To comply with patient privacy and security regulations, users of the site must register and be approved by site administrators after verification that the user is a clinician, researcher or health care providers. Users may upload up to 10 genomic coordinates per day to the site and are notified of any match. The query format is “chr:coordinate refAllele > altAllele” (e.g. chr2:1234567G > T) and is available for genomic builds hg18, hg19, or hGRCh38. The current VariantMatcher data is on the hg19 build of the human reference assembly. Queries that use hg18 or hg38 are lifted over to hg19 before the match occurs. Phenotypic features can also be added, but the match is based only on the genomic location. If the user adds phenotype information (minimum of three features and maximum of six), however, and there is a match based on genomic location, the phenotype information from the matched entries is shared in the email notifying the users of the match. When there is a match, both parties are notified by simultaneous emails so that they can choose to exchange additional information about their cases. If a match is not made, the queried coordinates can be stored for future matching.

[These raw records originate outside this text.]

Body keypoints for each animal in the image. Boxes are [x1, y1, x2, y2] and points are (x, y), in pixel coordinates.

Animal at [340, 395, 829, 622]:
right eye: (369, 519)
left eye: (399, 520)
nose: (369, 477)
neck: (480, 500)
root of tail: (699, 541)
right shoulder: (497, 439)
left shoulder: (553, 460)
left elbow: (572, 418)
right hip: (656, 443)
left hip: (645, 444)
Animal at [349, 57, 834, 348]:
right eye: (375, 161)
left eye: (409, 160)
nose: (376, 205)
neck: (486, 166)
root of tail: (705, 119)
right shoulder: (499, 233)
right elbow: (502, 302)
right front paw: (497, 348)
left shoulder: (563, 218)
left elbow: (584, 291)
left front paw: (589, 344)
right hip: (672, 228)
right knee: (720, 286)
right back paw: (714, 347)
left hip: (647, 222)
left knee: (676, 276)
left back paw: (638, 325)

VariantMatcher recently added support for Beacon, a standard for discovery of genetic variants, developed by the Global Alliance for Genomics and Health (GA4GH) (Global Alliance for and Health 2016). Beacon allows users, including anonymous users, to query a database for the presence of a variant of interest by asking a question of the form ”Do you have information about the following variant?”, to which a Beacon responds either “yes” or “no”, optionally with additional aggregate information. Through the Beacon protocol, VariantMatcher was connected to the Beacon Network (https://beacon-network.org/) (Fiume et al. 2019). If a user finds out that the variant queried through the Beacon Network is present in VariantMatcher, they have the option to create an account in VariantMatcher to obtain further information about the variant of interest.

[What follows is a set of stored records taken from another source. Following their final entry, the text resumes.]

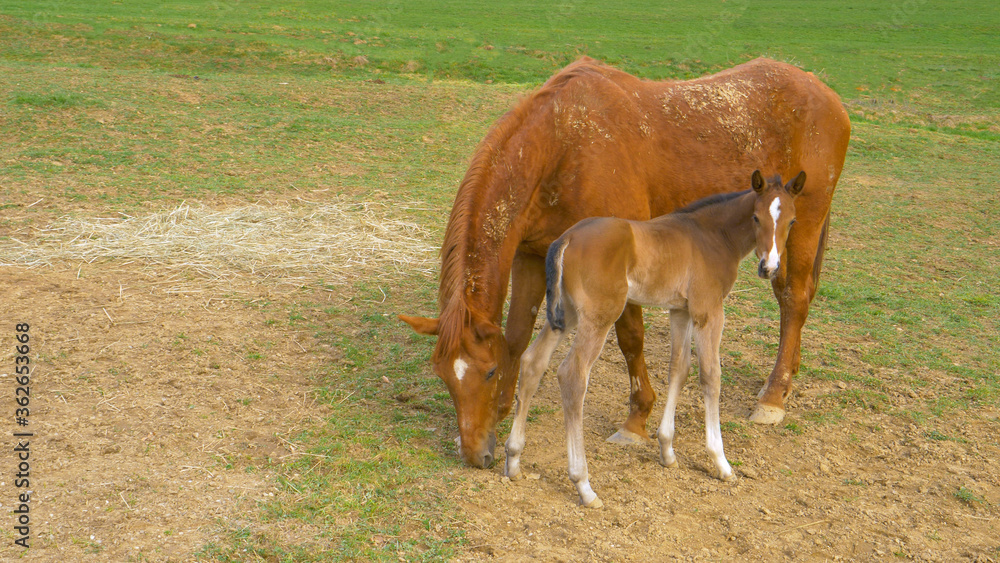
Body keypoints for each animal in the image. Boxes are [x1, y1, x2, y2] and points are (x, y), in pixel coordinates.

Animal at [398, 58, 852, 472]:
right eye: (443, 376)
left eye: (488, 373)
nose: (475, 454)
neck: (563, 146)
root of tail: (824, 91)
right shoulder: (531, 257)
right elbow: (518, 333)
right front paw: (508, 412)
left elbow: (630, 337)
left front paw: (637, 420)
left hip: (801, 229)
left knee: (793, 300)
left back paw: (774, 396)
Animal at [508, 171, 804, 506]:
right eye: (756, 217)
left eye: (792, 221)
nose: (770, 268)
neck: (712, 236)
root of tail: (567, 237)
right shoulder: (708, 311)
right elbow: (710, 376)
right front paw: (721, 462)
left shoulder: (680, 311)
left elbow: (679, 368)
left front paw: (667, 450)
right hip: (598, 317)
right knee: (572, 375)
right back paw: (583, 484)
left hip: (567, 312)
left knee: (533, 361)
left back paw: (513, 459)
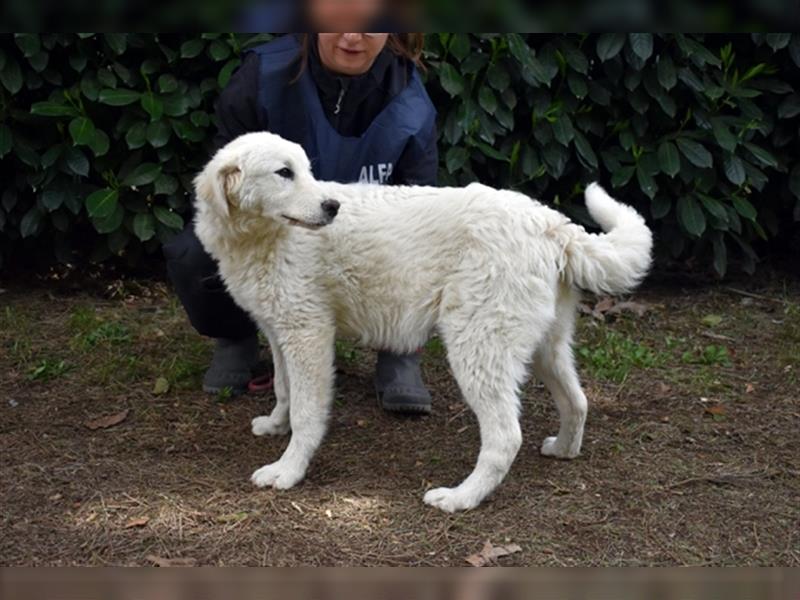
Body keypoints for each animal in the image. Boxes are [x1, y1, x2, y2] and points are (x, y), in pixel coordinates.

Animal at [195, 131, 656, 510]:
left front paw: (288, 471)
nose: (332, 207)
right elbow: (283, 389)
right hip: (545, 344)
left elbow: (308, 413)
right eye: (285, 173)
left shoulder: (307, 334)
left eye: (305, 171)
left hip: (478, 345)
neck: (260, 237)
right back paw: (562, 449)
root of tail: (550, 222)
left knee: (505, 437)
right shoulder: (279, 331)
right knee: (578, 401)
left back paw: (461, 498)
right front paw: (275, 425)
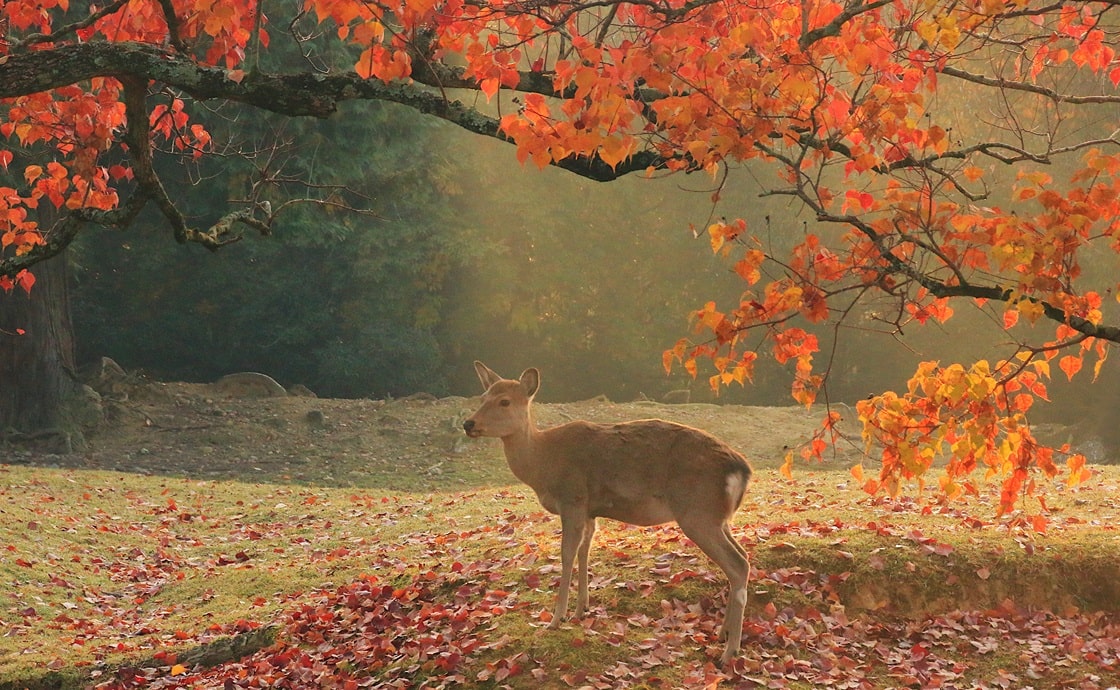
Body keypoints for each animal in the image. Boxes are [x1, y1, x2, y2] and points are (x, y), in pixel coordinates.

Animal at [463, 360, 752, 667]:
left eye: (504, 401)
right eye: (483, 397)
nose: (468, 424)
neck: (543, 465)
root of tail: (742, 469)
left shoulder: (573, 498)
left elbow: (566, 555)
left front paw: (556, 619)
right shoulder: (590, 511)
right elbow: (584, 551)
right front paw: (581, 609)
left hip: (697, 512)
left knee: (737, 564)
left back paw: (729, 652)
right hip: (718, 517)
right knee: (742, 557)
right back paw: (723, 633)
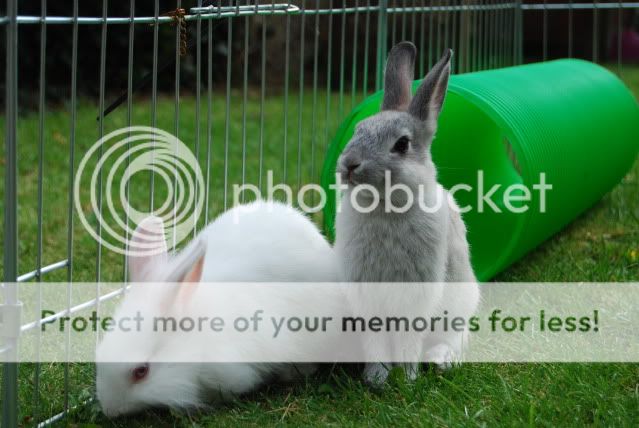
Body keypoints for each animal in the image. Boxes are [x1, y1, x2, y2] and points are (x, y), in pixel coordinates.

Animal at [336, 42, 480, 384]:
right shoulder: (365, 294)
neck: (384, 204)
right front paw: (376, 377)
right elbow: (374, 338)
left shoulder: (416, 294)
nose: (348, 164)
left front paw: (408, 377)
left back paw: (441, 360)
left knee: (455, 337)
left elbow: (407, 337)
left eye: (402, 144)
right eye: (358, 129)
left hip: (461, 304)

As of 1 October 2021, VariantMatcher had 695 submitters from 44 countries. 4,406 variants had been queried and 153 variants matched to 1,248 individuals in VariantMatcher.
To further develop VariantMatcher’s capabilities to support variant classification and facilitate discovery of disease-causing variants, we plan to implement additional query capabilities, including: (1) indels; (2) variants by zygosity state; (3) specific variant with feature(s); and (4) specific group of variants/gene (e.g. individuals with nonsense variants in gene X).